Bases: InMemoryDataset

A dataset from a CSV file.

CSVDataset reads entries from a CSV file, where the first row is the header. The root directory of the csv file may be accessed using dataset.parent_path. This may be useful if the csv contains relative path information that you want to feed into, say, an ImageReader Op.

Parameters:

Name Type Description Default
file_path str

The (absolute) path to the CSV file.

required
delimiter str

What delimiter is used by the file.

','
kwargs

Other arguments to be passed through to pandas csv reader function.
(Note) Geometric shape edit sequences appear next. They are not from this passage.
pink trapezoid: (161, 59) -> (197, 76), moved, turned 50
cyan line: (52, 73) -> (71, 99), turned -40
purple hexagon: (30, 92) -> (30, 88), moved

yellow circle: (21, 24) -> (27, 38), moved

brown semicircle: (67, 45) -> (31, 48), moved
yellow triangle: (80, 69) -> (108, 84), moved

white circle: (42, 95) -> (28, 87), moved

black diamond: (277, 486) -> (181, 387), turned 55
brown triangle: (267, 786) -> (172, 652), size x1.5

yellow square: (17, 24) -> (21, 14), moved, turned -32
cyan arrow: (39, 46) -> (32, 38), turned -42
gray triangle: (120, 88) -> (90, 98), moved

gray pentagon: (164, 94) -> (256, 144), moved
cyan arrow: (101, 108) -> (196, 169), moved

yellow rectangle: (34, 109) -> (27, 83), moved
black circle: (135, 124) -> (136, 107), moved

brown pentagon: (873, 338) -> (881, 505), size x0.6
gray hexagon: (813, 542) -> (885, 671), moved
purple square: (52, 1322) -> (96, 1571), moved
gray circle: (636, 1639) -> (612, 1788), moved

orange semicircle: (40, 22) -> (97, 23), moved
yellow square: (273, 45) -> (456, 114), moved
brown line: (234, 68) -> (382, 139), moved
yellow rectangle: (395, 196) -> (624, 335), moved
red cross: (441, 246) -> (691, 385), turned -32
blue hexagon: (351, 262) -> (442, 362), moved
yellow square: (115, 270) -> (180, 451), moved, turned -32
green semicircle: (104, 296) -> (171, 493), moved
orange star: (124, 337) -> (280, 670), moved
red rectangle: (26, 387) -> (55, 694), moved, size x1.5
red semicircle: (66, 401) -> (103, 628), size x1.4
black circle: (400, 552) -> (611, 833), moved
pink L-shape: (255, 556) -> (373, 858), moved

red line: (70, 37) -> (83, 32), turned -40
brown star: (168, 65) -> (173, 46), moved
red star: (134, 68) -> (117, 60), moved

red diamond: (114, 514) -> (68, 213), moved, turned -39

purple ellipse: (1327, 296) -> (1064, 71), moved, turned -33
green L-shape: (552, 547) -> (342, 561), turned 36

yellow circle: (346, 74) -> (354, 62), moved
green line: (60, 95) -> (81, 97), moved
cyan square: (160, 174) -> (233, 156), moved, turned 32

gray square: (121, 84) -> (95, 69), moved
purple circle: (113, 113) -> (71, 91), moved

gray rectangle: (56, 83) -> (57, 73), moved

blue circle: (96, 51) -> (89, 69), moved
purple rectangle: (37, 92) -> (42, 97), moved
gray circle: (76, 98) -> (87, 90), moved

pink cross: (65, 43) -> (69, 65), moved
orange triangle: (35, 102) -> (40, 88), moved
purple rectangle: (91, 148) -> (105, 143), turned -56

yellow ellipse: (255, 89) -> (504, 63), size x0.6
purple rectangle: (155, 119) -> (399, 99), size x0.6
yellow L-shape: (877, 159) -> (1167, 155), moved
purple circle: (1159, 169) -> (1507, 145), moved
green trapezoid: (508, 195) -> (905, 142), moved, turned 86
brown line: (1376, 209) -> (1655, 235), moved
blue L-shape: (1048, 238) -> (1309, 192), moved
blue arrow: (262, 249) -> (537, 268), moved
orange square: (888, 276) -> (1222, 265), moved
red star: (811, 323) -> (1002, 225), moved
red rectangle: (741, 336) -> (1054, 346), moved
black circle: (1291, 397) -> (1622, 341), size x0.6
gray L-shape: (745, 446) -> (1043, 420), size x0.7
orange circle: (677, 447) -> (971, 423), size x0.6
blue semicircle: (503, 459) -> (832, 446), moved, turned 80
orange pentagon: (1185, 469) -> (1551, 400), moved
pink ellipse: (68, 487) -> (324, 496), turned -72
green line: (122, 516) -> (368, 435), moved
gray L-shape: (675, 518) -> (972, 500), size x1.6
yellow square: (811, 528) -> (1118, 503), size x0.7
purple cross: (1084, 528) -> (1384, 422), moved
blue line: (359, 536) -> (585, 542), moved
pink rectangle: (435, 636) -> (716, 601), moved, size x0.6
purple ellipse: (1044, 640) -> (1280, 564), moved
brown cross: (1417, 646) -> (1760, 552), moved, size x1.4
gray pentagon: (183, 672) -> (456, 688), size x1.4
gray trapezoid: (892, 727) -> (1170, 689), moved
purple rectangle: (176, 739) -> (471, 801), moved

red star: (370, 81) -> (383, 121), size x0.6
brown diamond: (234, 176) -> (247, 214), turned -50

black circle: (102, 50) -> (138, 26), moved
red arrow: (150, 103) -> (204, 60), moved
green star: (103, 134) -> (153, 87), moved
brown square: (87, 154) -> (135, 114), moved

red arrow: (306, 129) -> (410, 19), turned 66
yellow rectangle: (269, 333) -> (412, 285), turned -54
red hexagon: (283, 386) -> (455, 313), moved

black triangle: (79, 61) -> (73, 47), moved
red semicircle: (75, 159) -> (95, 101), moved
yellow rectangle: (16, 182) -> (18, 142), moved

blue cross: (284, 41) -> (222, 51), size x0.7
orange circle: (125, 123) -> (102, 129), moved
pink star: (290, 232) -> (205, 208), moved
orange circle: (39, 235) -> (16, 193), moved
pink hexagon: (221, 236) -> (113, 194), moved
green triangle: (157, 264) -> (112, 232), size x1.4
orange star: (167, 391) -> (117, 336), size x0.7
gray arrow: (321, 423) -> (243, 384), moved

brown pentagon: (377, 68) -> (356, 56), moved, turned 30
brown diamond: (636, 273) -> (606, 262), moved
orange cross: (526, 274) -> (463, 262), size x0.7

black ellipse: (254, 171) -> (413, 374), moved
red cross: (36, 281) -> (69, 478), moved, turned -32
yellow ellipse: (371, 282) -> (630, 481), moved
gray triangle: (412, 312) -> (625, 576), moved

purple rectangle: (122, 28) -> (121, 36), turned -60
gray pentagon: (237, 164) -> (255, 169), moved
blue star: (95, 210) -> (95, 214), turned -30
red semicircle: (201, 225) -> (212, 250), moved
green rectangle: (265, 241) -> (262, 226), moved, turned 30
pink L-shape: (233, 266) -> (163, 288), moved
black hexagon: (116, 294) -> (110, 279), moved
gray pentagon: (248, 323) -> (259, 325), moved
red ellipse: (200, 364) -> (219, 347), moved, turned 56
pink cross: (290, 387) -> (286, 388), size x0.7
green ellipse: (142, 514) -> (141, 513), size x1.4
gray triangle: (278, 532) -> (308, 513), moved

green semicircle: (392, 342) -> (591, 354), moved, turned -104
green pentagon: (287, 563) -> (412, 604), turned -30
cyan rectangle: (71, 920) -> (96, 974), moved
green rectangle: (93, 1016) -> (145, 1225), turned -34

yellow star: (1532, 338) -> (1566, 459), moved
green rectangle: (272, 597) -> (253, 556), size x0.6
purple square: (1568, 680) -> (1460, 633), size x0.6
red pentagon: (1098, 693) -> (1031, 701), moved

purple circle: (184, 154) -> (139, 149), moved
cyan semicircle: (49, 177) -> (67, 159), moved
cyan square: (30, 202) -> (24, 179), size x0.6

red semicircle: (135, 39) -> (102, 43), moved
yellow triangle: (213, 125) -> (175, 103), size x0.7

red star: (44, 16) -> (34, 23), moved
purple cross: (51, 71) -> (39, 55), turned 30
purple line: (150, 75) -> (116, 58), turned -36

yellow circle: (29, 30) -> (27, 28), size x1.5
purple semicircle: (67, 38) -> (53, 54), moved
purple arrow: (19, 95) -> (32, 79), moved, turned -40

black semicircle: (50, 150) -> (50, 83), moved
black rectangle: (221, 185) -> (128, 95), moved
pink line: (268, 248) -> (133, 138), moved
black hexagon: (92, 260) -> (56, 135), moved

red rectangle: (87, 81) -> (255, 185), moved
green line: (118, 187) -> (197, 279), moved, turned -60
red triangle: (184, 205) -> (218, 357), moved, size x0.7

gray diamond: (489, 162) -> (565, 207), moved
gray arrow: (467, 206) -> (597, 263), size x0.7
See the pandas docs for details: https://pandas.pydata.org/pandas-docs/stable/reference/api/pandas.read_csv.html.

{}
Source code in fastestimator\fastestimator\dataset\csv_dataset.py
class CSVDataset(InMemoryDataset):
    """A dataset from a CSV file.

    CSVDataset reads entries from a CSV file, where the first row is the header. The root directory of the csv file
    may be accessed using dataset.parent_path. This may be useful if the csv contains relative path information
    that you want to feed into, say, an ImageReader Op.

    Args:
        file_path: The (absolute) path to the CSV file.
        delimiter: What delimiter is used by the file.
        kwargs: Other arguments to be passed through to pandas csv reader function. See the pandas docs for details:
            https://pandas.pydata.org/pandas-docs/stable/reference/api/pandas.read_csv.html.
    """
    def __init__(self, file_path: str, delimiter: str = ",", **kwargs) -> None:
        df = pd.read_csv(file_path, delimiter=delimiter, **kwargs)
        self.parent_path = os.path.dirname(file_path)
        super().__init__(df.to_dict(orient='index'))